What is Olmstead?
Two women living in a state hospital in the State of Georgia wanted to live in the community. They believed their lives would be better in the community and the treatment team agreed. They took their case all the way to the United States Supreme Court and the Supreme Court agreed. In June 1999 the Supreme Court issued its decision which has become known as the Olmstead
The Olmstead decision was primarily based on the non-discrimination mandate under Title II of the Americans with Disabilities Act (ADA). This includes a federal regulation that requires states to administer their programs, services and activities "in the most integrated setting appropriate to the needs of qualified individuals with disabilities." "Most integrated setting" is a setting in the community where people with disabilities can fully participate in all aspects of community life.
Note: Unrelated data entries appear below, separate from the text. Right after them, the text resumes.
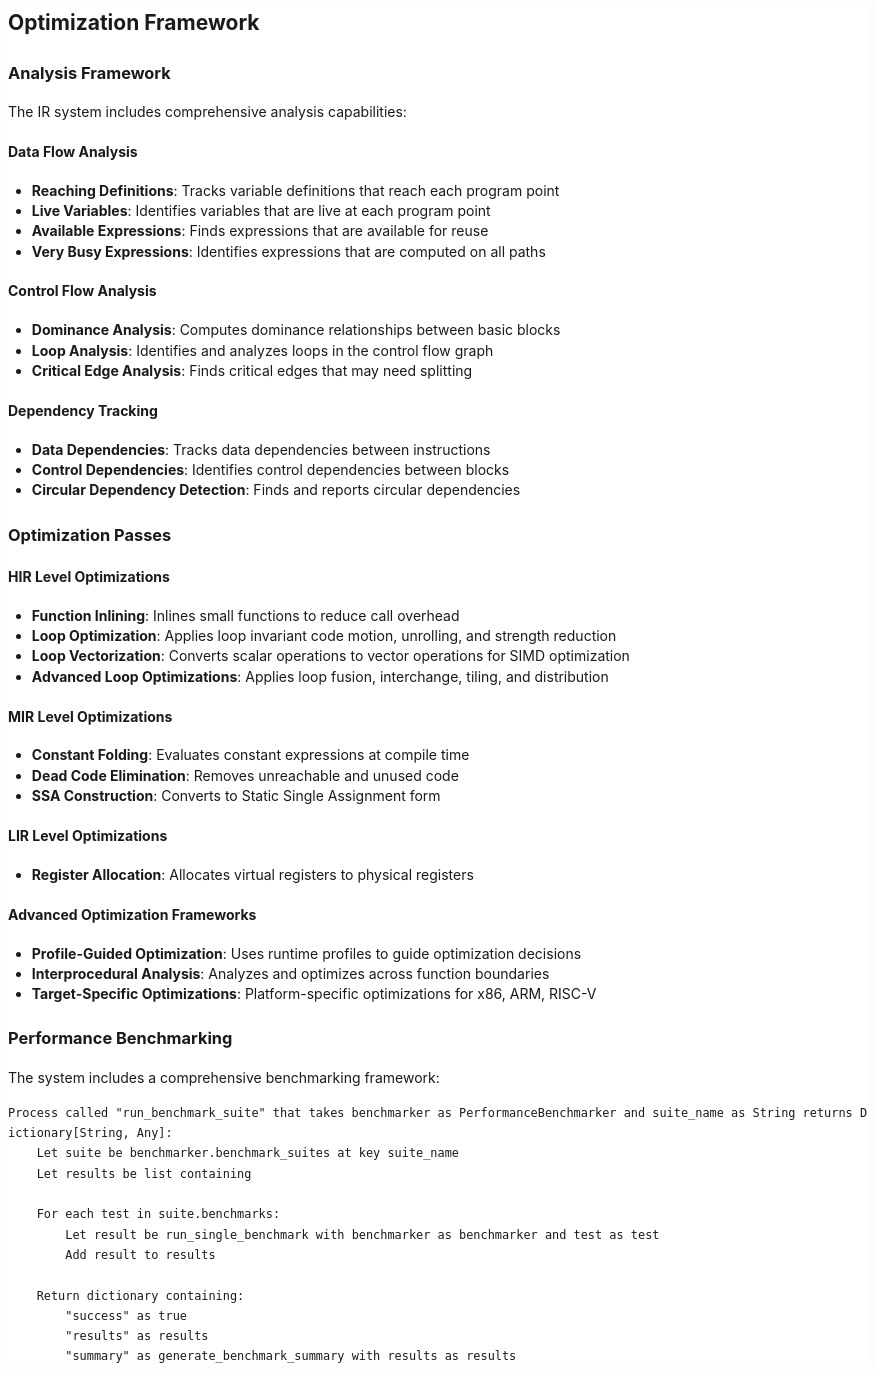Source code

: ## Optimization Framework

### Analysis Framework

The IR system includes comprehensive analysis capabilities:

#### Data Flow Analysis
- **Reaching Definitions**: Tracks variable definitions that reach each program point
- **Live Variables**: Identifies variables that are live at each program point
- **Available Expressions**: Finds expressions that are available for reuse
- **Very Busy Expressions**: Identifies expressions that are computed on all paths

#### Control Flow Analysis
- **Dominance Analysis**: Computes dominance relationships between basic blocks
- **Loop Analysis**: Identifies and analyzes loops in the control flow graph
- **Critical Edge Analysis**: Finds critical edges that may need splitting

#### Dependency Tracking
- **Data Dependencies**: Tracks data dependencies between instructions
- **Control Dependencies**: Identifies control dependencies between blocks
- **Circular Dependency Detection**: Finds and reports circular dependencies

### Optimization Passes

#### HIR Level Optimizations
- **Function Inlining**: Inlines small functions to reduce call overhead
- **Loop Optimization**: Applies loop invariant code motion, unrolling, and strength reduction
- **Loop Vectorization**: Converts scalar operations to vector operations for SIMD optimization
- **Advanced Loop Optimizations**: Applies loop fusion, interchange, tiling, and distribution

#### MIR Level Optimizations
- **Constant Folding**: Evaluates constant expressions at compile time
- **Dead Code Elimination**: Removes unreachable and unused code
- **SSA Construction**: Converts to Static Single Assignment form

#### LIR Level Optimizations
- **Register Allocation**: Allocates virtual registers to physical registers

#### Advanced Optimization Frameworks
- **Profile-Guided Optimization**: Uses runtime profiles to guide optimization decisions
- **Interprocedural Analysis**: Analyzes and optimizes across function boundaries
- **Target-Specific Optimizations**: Platform-specific optimizations for x86, ARM, RISC-V

### Performance Benchmarking

The system includes a comprehensive benchmarking framework:

```runa
Process called "run_benchmark_suite" that takes benchmarker as PerformanceBenchmarker and suite_name as String returns Dictionary[String, Any]:
    Let suite be benchmarker.benchmark_suites at key suite_name
    Let results be list containing
    
    For each test in suite.benchmarks:
        Let result be run_single_benchmark with benchmarker as benchmarker and test as test
        Add result to results
    
    Return dictionary containing:
        "success" as true
        "results" as results
        "summary" as generate_benchmark_summary with results as results
```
The Olmstead decision pertains to any person, regardless of age, who has a disability covered under the Americans with Disabilities Act, such as mental illness, physical disability, developmental disability, and substance abuse.
Basically, all states must make community living options available to people with disabilities when three conditions exist. 1) When "the state's treating professionals have determined that a community placement is appropriate" for the person, 2) when "the transfer from an institution to a more integrated setting is not opposed by the affected individual", and 3) when "the placement can be reasonably accommodated, taking into account the resources available to the state and the needs of other person with disabilities". In other words, Olmstead is about choice. The goal of implementing the Olmstead ruling is that "no one should have to live in an institution or a nursing home if they can live in the community with the right support."
The Missouri Department of Mental Health supports consumer choice!